In one memorable passage he recounts how he gave the finger to his neighbor, Moral Majority leader Cal Thomas. "Christ sent me here to take you and Jerry [Falwell] out!" he shouted drunkenly. Beset with remorse two days later, Rucker dropped off an apologetic letter and a copy of his book "Infinity and the Mind." ("I was nervous doing this, as Friday he'd intimated he'd shoot me if I ever stepped on his property again.") Thomas responded graciously with a letter of his own and a copy of his book, "Book Burning." And so a tacit peace was reached -- though Rucker notes that shortly thereafter, Falwell spoke out against "this poisonous rot," science fiction.
"Seek" is full of goofy stories like this interspersed with optimistic reports on cool new technologies. Together they make this collection, much of which was written in the late '80s and early '90s, an extended flashback to the Net's carefree period. Its bad-boy quality is a welcome antidote to the banal avarice that's enervated the tech world. In an era when silicon millionaires devote their time to attending stuporous parties and dreaming up ever-more-garish ways to squander wealth, it's nice to be reminded of the radical promise the Internet once held.
Interestingly, though, such radicalism seems to go hand in hand with scientific arrogance, both in Rucker's book and in the real world. Are they inextricably intertwined? It's hard to say. They're certainly closely related, as Rucker's description of the impact of the modern computer revolution shows.

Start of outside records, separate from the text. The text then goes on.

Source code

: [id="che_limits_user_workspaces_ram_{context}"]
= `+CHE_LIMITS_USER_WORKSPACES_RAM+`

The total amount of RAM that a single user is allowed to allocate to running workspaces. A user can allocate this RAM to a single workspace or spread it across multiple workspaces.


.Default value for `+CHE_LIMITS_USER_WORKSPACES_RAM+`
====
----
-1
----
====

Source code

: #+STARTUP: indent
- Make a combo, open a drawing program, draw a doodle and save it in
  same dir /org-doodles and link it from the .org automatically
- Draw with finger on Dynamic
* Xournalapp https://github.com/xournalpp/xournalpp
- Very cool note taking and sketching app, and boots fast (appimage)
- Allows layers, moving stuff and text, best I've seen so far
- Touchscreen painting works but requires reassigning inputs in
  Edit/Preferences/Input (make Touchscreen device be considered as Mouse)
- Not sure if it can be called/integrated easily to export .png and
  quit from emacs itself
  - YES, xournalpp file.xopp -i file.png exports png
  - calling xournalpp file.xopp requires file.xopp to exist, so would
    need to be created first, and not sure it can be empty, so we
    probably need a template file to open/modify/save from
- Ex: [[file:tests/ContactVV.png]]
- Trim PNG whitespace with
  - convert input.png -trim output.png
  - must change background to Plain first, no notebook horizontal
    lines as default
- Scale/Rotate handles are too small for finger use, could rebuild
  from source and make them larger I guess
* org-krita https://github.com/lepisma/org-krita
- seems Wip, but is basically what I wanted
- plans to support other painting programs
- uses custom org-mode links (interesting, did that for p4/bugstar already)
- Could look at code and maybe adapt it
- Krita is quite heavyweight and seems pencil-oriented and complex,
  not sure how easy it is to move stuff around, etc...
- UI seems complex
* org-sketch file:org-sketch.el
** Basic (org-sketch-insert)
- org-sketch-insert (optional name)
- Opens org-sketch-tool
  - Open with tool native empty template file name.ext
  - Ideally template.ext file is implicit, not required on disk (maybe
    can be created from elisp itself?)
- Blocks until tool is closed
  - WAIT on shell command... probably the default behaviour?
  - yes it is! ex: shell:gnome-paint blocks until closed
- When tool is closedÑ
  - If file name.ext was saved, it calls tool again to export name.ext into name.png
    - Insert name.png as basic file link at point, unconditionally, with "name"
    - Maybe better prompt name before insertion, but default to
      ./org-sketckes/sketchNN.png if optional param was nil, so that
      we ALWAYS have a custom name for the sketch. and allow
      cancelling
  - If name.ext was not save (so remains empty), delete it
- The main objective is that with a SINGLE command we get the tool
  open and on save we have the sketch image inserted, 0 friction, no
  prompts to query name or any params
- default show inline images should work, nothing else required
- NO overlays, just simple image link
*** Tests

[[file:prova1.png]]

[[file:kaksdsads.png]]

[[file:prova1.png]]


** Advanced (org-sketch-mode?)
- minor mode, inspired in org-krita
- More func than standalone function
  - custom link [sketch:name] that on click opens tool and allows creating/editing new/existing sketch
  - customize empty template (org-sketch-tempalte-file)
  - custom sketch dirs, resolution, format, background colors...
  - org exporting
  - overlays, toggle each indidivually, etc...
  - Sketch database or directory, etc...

"Thanks to high-tech and the breakdown of society, you're free to turn your back on the way 'they' do it, whatever it might be, and do it yourself," he writes. "Before hackers it seemed like you needed a factory and an accountant and a bunch of workers before you could actually make something. But in the information economy, you can package it up and ship it right from your home."
A certain arrogance is required for such solitary ventures. It's also, apparently, a factor in Rucker's continuing creation of his wacky worlds. Certainly it took a zealot's stubbornness to forge a new mold for science fiction back in the dead zone of the early '80s. Whether arrogance is necessary to the tech revolution as a whole -- whether the progress of science will inevitably eliminate uncertainty and awe -- remains an open question. Maybe, if they can jar themselves out of their current rut, the cyberpunks will take that up next.